La biografia non sempre dice quello che davvero conta sulla vita di una persona, tantomeno su quella di un’artista. Per capire chi è Sir Richard Bishop è però interessante raccontare qualche episodio: figlio di un emigrato Libanese che, dopo periodo passato a raccogliere gomma in Brasile, si è trasferito a Phoenix, Arizona. Rick passa l’infanzia in una casa ricca di suoni e sapori orientali, frequentata dai membri della stravagante comunità libanese della zona. In questo periodo incamera tutto quello che gli entra nelle orecchie, senza curarsi troppo della provenienza. Col fratello Alan, attraverso il nonno massone, entra in una loggia per ragazzini (!??) e inizia ad interessarsi all’occulto, alla spiritualità e alle conoscenze esoteriche.

Incomincia a suonare la chitarra prendendo spunto dagli idoli del tempo, da Jimmy Page a Ted Nugent. Un po’ alla volta il profluvio di suoni e atmosfere assorbite nel corso degli anni prende a farsi strada nei suoi interessi musicali. Assieme ad Alan e al batterista Charles Gocher fonda le Sun City Girls, una delle band più eccentriche che abbiano mai calcato i palchi. Potrebbero essere genericamente definite un punk trio se il punk avesse a che fare con rituali balinesi, teatro da strada, cialtronerie esotiche, esperimenti mentali, rumorismo esasperato, raga indiani, percussioni tribali, melodie dalla provenienza misteriosa capatate su radioline scassate.

Passando da cover hard rock a lunghissime suite psichedeliche sorrette dalle declamazioni androgine di Alan Bishop i Sun City girls fanno incazzare le platee alternative degli anni ottanta e novanta facendo sempre il contrario di quello che ci si sarebbe aspettati da loro: happening teatrali, dischi di Coltrane suonati in playback, evocazioni di medium transessuali birmani, cover deliranti della Lambada, nenie cantate in linguaggi che non esistono, assalti metal, blues alla Trout Mask Replica, scale arabe, surf messicano, pop tahilandese, improvvisazioni free rock. Musica spaziale e trascendente che diventa all’improvviso ciarlatanesca e fracassona, e viceversa, come quella di Sun Ra. I titoli della loro torrenziale discografia possono bastare per rendere l’idea: dischi come Torch of the Mystics, Valentines for Matahari e 330.003 Crossdressers from Beyond Rg Veda e canzoni come “Space Profet Dogon”, “Esoterica of Abyssynia”, “Papa Legba”, “Archaeoptryx in the Slammer”, “Diamond Macaque”, “The Venerable Uncle Tompa” sono una buona sintesi del loro universo musicale. Ed ecco quindi la storiella all’inizio di questo pezzo, che potrebbe intitolarsi “cose viste ascoltando alcuni dischi delle Sun City Girls e leggendo i titoli delle loro canzoni”.

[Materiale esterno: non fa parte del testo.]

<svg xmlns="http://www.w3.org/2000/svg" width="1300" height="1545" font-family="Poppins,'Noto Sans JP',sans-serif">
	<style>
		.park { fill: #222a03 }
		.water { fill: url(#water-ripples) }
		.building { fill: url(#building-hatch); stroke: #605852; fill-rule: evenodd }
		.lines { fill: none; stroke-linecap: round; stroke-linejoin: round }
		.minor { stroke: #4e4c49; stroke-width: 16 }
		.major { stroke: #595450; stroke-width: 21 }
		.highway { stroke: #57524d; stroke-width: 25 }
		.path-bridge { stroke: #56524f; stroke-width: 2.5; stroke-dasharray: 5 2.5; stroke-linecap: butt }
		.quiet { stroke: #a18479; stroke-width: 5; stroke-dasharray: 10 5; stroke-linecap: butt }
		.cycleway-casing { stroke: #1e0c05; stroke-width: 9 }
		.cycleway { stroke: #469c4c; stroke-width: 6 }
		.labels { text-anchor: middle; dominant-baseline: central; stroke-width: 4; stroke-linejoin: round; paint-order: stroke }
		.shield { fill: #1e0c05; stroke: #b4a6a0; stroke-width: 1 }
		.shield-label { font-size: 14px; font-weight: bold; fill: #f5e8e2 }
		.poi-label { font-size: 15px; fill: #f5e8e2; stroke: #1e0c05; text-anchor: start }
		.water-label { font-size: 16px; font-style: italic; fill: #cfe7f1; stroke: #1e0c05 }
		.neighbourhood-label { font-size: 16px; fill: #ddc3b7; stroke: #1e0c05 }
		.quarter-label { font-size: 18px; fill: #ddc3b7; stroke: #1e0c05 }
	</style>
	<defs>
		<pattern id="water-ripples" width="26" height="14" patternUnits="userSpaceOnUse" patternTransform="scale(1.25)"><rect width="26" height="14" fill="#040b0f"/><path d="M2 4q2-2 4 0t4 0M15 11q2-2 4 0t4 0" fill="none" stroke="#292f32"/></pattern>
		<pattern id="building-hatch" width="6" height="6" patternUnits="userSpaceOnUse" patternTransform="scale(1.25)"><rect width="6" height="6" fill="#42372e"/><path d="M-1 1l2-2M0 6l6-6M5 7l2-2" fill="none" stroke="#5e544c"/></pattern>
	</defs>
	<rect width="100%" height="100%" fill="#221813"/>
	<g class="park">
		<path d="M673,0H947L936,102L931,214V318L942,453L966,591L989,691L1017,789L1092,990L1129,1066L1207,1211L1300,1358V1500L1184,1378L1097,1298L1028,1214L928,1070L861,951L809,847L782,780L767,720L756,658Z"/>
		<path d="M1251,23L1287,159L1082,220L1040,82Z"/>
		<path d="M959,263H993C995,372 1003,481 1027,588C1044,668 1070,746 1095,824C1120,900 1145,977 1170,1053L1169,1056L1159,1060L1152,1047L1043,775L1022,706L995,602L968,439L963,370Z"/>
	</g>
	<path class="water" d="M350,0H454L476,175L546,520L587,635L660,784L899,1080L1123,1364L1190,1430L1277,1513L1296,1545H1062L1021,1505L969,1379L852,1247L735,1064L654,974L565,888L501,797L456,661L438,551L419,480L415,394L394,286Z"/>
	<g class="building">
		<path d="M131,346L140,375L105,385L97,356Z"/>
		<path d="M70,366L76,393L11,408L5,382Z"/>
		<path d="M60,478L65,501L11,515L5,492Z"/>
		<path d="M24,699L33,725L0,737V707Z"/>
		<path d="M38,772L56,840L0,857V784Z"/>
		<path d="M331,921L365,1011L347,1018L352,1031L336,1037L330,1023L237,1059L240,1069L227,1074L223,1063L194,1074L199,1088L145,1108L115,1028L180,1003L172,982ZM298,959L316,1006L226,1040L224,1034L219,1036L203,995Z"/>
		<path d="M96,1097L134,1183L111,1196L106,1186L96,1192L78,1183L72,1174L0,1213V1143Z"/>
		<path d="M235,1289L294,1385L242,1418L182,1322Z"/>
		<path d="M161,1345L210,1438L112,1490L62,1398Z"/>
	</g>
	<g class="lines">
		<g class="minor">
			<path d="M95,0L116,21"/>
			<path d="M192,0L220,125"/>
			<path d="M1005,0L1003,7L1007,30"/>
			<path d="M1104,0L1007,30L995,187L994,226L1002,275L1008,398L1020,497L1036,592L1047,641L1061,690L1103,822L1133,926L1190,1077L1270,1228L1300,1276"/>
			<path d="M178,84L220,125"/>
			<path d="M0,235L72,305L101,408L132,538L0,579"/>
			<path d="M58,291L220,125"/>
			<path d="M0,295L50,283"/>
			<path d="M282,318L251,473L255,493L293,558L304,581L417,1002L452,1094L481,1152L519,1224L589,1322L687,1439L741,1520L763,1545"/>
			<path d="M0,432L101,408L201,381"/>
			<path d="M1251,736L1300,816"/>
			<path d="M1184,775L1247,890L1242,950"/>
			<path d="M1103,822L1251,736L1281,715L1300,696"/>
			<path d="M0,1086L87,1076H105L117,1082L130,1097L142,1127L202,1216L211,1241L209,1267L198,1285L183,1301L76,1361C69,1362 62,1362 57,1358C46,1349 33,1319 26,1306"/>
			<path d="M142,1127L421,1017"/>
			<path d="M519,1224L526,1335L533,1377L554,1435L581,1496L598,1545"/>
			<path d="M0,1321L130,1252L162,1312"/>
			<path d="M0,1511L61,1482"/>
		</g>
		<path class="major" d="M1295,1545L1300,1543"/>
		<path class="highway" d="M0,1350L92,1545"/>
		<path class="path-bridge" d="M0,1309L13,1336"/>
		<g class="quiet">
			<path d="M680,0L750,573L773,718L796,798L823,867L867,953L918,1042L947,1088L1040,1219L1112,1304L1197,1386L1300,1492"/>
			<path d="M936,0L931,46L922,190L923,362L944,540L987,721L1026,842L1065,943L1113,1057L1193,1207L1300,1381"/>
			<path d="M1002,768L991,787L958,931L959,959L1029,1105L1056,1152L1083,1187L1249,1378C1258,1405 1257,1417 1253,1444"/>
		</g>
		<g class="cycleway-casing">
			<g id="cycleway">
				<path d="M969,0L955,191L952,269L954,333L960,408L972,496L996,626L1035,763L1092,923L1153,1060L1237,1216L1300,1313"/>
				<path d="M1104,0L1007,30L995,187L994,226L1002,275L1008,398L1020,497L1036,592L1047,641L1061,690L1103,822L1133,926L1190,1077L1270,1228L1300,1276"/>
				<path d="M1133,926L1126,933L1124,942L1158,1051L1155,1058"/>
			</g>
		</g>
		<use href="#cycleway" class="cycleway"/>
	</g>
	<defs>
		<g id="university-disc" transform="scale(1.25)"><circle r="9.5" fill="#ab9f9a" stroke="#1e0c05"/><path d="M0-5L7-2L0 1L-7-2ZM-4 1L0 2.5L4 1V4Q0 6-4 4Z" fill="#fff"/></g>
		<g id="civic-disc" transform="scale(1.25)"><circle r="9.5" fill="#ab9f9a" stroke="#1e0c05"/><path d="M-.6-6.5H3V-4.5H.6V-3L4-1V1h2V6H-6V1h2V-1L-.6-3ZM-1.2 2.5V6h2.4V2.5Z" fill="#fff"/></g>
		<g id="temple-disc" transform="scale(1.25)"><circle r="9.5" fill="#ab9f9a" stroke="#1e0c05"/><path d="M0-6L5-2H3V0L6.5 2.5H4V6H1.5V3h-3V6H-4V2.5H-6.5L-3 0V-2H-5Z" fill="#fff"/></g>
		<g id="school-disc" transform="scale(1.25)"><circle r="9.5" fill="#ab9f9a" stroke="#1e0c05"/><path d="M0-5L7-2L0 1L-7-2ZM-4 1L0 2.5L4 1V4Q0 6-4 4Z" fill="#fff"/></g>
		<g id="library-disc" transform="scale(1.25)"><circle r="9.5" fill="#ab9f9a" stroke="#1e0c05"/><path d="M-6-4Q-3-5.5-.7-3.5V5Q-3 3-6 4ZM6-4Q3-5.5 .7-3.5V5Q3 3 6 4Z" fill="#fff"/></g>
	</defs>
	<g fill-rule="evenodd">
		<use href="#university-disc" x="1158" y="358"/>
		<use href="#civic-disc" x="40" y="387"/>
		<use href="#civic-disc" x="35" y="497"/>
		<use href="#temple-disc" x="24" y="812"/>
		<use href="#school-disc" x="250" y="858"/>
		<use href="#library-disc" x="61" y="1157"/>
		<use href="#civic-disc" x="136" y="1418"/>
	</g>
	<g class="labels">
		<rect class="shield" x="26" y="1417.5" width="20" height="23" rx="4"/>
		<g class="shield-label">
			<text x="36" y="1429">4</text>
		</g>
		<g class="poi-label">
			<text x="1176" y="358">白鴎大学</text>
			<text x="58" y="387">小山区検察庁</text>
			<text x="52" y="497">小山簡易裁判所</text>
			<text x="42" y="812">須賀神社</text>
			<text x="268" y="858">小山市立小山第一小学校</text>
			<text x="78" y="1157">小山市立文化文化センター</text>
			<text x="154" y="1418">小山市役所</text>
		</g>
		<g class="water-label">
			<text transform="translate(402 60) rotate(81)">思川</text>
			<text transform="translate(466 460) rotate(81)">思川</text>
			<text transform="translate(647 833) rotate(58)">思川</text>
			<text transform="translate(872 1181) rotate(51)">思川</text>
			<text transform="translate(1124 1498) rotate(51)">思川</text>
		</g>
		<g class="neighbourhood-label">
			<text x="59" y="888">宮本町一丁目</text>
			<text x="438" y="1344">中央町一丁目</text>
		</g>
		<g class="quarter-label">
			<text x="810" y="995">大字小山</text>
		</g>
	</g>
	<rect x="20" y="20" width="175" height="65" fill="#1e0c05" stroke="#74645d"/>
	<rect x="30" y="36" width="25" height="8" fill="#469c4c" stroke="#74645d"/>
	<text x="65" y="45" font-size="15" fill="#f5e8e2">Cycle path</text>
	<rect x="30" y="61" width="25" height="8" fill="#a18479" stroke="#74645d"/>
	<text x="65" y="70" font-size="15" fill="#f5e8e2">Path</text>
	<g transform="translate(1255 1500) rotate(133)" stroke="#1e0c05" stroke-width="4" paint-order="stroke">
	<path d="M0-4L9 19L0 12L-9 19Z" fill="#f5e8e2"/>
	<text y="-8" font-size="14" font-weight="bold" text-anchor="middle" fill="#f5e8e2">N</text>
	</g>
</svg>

Insomma, le Sun City Girls diventano un culto, spiazzano molti spettatori, pubblicano decine di dischi, regalano perle sublimi e qualche bel mucchio di “merda di pterodattilo” (l’hanno detto loro). I fratelli Bishop girano il mondo, specie in Asia, divertendosi a registrare trasmissioni radiofoniche, rituali nella foresta, musicisti da strada. Comprano cassette dai banchetti improvvisati che si trovano nei mercati delle zone in cui arrivano. Creano la label Sublime Frequencies per far uscire tutto quello che hanno captato in giro per il mondo. A volte con qualità sonora scarsa e note di copertina ancora più carenti, in piena coerenza con lo spirito anti archivistico e anti filologico di tutto quello che fanno. Un po’ di polemiche di colonialismo culturale (ma loro giurano che i soldi, se ci riescono, li fanno arrivare agli interessati), il plauso per qualche scoperta incredibile diventata ormai mainstream (vedi il fantastico cantante di matrimoni siriano Omar Souleyman, con recente disco prodotto da Four Tet).

Da qualche tempo le Sun City Girls non esistono più. Charles Gocher è morto e il progetto è andato giustamente in pensione. Alan Bishop continua a cantare le sue nenie pan-esotiche col progetto Alvarius B. Richard Bishop, a parte il supergruppo (in senso underground) Rangda con Chris Corsano e Ben Chasny e la sua occupazione di compravendita di libri di magia e altre amenità esoteriche va in giro a fare concerti da solista.

E qui arriva il perché di questo articolo un po’ confuso che sto scrivendo.Qualche settimana fa, per un improvviso cambio di programma, andiamo a vedere a Tarcento Sir Richard Bishop. Al quarto piano di Villa Moretti, in cima a una collina, circondati dalle luci suggestive della cittadina e della pianura distante. Dopo la fine del concerto di Maurizio Abate, musicista da approfondire, con la sua pioggia di droni atmosferici e suggestivi, arriva Bishop. Alto, un po’ trasandato nel vestire, con cappelluccio da sufi in testa e barbetta da illusionista. Prende la chitarra e si lancia in una sequenza ininterrotta in cui ci sta dentro di tutto: musica araba ed egiziana, incursioni furibonde nel flamenco, momenti di ipnosi simil indiana, passaggi di Americana registrati in qualche anfratto dei monti Appalachi, piccole aperture melodiche e jazzate, momenti quasi pop. Il pubblico ascolta come fosse in preda a un incanto. Alla fine del concerto la chitarra ha due corde in meno ma non sembra essere un grande problema. Vado a comprare un paio di dischi e lui gentilissimo mi da la mano, come fanno di solito gli americani, che oltre a tirarsela meno di noi italiani sono spesso molto educati. Non so mai se quelli che seguono percorsi magico-esoterici ci credono sul serio o se danno una lettura simbolico-metaforica della cosa (il dubbio che si ha con Alan Moore ad esempio), ma è certo che ascoltando Sir Richard Bishop vengono spontanee parole come evocazione e trance. Quando suona da solo, ha detto una volta, ci sono un sacco di presenze vicino a lui. Chissà… Forse è semplicemente un grande musicista che si sente libero di attraversare i generi e i continenti, mettendo dentro tutto quello che ha incontrato in una vita fuori del comune, fregandosene del purismo e delle aspettative, come ha sempre fatto.